**Brief 1**. According to the passage on radiotherapy adverse events, what was the incidence of grade 3 acute radiation pneumonitis in the SIB-IMRT group?
**Brief 2**. Summarize the passage on radiotherapy adverse events in two sentences.
**Brief 3**. Carry on the passage on radiotherapy adverse events from the point where it stops.

**Source document**.

* * * * * * *

In terms of treatment safety and adverse events, there were no grade 4–5 adverse events in the SIB-IMRT group: the total incidence of grade 3 adverse events was 10.1% (7/69), of which the incidence of grade 3 radiation esophagitis was 1.4% (1/69). The incidence of grade 3 acute radiation pneumonitis was 2.9% (2/69), which was similar to the clinically reported data and also showed the safety of SIB-IMRT technology. In the control group there were three cases of grade 4–5 toxicity events, and these were considered to be related to the higher radiation dose exposure of PTV-C (the prescribed dose of PTV-C in the SD-IMRT group was 60 Gy, and that in the SIB-IMRT group was 50.4–60.0 Gy).

* * * * * * *

**Dataset section**.
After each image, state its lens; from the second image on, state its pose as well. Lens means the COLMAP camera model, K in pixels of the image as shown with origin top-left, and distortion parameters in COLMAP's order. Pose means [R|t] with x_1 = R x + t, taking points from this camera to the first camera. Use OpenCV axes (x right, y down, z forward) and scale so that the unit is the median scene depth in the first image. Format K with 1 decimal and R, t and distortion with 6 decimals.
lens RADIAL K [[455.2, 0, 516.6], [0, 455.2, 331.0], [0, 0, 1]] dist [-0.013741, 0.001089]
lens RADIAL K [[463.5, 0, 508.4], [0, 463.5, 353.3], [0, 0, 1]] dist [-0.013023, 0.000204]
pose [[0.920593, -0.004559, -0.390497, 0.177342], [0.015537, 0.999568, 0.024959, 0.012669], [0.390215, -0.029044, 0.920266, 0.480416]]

* * * * * * *

**Reply 1**. 2.9% (2/69)

**Reply 2**. The SIB-IMRT group had no grade 4–5 adverse events and a 10.1% (7/69) total incidence of grade 3 events, including 1.4% grade 3 radiation esophagitis and 2.9% grade 3 acute radiation pneumonitis, the latter similar to clinically reported data. The control group had three grade 4–5 toxicity events, which were considered related to the higher radiation dose exposure of PTV-C, prescribed at 60 Gy in the SD-IMRT group versus 50.4–60.0 Gy in the SIB-IMRT group.

**Reply 3**.
This study has the following limitations: 1) the study enrollment timespan was large (2003–2014), and there might have existed large differences in technical equipment and treatment factors; 2) although the PSM method was used to balance the differences in the baseline characteristics, and there was no significant difference between the two groups, we could observe that several factors numerically favored the SIB-IMRT group after PSM, e.g., more smaller lesions, fewer patients who received RT alone, etc., which might have skewed the final outcome analysis; 3) the observation and recording of treatment-related toxicity may not be sufficiently detailed and accurate, and the late toxicity could not be obtained. Therefore, the conclusions of this study still require further confirmation in prospective studies.

Based on the above results, it was considered that SIB-IMRT was safe and reliable compared with SD-IMRT. In addition, SIB-IMRT had locoregional control advantages and potential survival benefits.